*** Data to process ***

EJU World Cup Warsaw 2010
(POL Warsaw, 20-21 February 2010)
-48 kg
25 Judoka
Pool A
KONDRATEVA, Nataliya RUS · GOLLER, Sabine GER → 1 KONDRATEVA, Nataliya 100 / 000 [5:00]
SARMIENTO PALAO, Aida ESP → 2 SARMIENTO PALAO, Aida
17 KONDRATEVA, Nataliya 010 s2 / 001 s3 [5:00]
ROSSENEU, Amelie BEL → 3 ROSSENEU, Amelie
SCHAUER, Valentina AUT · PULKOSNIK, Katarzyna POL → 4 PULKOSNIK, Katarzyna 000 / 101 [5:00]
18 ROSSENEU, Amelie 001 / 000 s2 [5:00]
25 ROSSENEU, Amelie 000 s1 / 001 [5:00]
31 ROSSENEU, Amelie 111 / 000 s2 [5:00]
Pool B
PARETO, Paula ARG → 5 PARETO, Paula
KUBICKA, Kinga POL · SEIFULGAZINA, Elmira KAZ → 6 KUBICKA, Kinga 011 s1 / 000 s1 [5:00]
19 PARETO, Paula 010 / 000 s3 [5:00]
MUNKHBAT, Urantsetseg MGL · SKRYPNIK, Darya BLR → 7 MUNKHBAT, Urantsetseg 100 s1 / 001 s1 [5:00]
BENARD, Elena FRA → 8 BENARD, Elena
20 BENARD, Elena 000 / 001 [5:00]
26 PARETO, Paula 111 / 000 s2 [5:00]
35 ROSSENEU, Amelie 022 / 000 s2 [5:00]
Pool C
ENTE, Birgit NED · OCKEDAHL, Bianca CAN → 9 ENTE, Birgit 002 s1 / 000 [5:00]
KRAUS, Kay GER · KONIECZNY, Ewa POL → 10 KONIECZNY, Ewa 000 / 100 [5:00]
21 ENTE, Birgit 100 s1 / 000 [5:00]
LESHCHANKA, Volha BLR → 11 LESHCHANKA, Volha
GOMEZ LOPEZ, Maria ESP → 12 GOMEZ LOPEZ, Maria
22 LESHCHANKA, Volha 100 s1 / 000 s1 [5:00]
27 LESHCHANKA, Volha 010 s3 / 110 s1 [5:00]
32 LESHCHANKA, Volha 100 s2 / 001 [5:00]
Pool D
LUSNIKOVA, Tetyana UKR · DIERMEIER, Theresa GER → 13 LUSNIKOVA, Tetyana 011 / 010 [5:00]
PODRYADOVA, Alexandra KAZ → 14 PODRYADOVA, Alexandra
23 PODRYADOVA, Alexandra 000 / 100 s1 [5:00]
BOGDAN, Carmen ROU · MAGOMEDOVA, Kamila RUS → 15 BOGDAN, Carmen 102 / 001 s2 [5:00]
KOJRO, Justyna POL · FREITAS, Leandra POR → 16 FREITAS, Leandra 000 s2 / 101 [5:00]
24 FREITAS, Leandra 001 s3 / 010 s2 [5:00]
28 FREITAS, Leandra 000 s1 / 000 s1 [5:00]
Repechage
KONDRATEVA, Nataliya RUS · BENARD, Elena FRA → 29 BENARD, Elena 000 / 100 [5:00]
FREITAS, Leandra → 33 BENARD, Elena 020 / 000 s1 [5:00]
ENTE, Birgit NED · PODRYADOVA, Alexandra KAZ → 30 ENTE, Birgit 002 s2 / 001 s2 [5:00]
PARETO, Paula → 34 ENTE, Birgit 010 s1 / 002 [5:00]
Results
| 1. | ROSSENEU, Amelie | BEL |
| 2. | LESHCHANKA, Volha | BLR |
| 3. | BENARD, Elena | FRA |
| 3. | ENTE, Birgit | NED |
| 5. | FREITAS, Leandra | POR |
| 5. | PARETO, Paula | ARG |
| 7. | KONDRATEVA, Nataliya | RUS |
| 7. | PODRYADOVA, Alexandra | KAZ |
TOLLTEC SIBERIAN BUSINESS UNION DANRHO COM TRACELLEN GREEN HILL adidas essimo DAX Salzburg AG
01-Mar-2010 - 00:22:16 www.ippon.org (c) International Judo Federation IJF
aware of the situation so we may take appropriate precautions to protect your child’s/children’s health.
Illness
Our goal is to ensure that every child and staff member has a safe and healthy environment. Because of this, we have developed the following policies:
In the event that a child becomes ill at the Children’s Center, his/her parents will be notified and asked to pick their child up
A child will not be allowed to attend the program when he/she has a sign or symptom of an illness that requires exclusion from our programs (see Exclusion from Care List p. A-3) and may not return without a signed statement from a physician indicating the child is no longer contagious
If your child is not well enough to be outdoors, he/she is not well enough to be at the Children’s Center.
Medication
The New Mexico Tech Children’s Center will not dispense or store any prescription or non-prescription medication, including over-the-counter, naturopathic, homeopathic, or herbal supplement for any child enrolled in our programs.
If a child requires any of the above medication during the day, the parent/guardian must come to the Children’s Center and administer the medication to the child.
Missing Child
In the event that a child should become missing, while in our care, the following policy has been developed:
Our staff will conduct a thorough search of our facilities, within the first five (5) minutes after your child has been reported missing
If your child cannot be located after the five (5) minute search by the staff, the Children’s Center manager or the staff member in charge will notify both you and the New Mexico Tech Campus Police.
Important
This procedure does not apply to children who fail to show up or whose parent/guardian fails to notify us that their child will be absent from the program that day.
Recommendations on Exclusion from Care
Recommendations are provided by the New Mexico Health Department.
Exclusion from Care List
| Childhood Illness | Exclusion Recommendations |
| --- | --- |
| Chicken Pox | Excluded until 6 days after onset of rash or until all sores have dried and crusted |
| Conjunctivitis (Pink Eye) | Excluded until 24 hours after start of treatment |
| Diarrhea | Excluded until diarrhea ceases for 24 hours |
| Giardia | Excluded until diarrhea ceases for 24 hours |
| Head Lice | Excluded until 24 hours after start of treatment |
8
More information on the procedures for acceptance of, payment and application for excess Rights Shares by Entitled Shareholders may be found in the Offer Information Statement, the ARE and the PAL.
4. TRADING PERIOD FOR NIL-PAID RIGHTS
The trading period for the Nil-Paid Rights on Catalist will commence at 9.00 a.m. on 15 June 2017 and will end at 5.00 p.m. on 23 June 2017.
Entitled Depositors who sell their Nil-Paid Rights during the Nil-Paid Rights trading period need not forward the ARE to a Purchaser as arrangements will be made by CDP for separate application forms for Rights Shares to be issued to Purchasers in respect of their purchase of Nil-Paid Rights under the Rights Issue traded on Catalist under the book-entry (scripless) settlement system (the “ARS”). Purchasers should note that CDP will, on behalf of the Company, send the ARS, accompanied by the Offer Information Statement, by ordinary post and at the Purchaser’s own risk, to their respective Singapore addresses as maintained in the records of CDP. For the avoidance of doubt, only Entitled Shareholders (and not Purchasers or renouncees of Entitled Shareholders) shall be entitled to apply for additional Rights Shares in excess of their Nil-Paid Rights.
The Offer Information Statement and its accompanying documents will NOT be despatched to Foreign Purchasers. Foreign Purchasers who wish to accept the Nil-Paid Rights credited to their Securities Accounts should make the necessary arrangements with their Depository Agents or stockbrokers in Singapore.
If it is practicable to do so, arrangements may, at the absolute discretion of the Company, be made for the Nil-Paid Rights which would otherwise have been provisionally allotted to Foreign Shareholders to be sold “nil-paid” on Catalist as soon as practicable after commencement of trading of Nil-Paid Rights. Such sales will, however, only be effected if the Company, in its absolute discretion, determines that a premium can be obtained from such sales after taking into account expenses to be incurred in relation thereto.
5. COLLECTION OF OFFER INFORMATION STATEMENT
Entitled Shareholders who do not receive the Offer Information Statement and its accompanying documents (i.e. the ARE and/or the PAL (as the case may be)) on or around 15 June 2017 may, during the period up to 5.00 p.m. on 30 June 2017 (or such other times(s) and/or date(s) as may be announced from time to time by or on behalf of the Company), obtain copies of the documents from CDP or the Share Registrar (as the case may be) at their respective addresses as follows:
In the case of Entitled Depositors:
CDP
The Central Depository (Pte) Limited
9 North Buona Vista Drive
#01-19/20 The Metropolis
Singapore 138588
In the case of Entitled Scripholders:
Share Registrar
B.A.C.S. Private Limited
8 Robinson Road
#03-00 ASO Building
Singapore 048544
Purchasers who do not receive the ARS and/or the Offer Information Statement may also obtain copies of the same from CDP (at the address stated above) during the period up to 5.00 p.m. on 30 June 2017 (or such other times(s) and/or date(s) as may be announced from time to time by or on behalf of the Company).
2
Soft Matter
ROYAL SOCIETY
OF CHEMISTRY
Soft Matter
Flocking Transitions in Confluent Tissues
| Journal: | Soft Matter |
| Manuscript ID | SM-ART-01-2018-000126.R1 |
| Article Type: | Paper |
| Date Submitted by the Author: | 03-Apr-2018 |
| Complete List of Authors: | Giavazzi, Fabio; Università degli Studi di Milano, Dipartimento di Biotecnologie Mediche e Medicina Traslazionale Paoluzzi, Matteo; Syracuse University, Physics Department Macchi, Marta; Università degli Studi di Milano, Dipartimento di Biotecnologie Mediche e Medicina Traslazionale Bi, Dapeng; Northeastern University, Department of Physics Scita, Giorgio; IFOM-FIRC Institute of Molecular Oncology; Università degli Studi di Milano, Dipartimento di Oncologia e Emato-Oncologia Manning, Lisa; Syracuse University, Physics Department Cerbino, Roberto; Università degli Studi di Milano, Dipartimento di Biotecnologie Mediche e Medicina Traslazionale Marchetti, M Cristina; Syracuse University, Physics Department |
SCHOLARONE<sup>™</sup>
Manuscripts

***

Lines with "Amelie": return each one from the data above.

ROSSENEU, Amelie BEL → 3 ROSSENEU, Amelie
18 ROSSENEU, Amelie 001 / 000 s2 [5:00]
25 ROSSENEU, Amelie 000 s1 / 001 [5:00]
31 ROSSENEU, Amelie 111 / 000 s2 [5:00]
35 ROSSENEU, Amelie 022 / 000 s2 [5:00]
| 1. | ROSSENEU, Amelie | BEL |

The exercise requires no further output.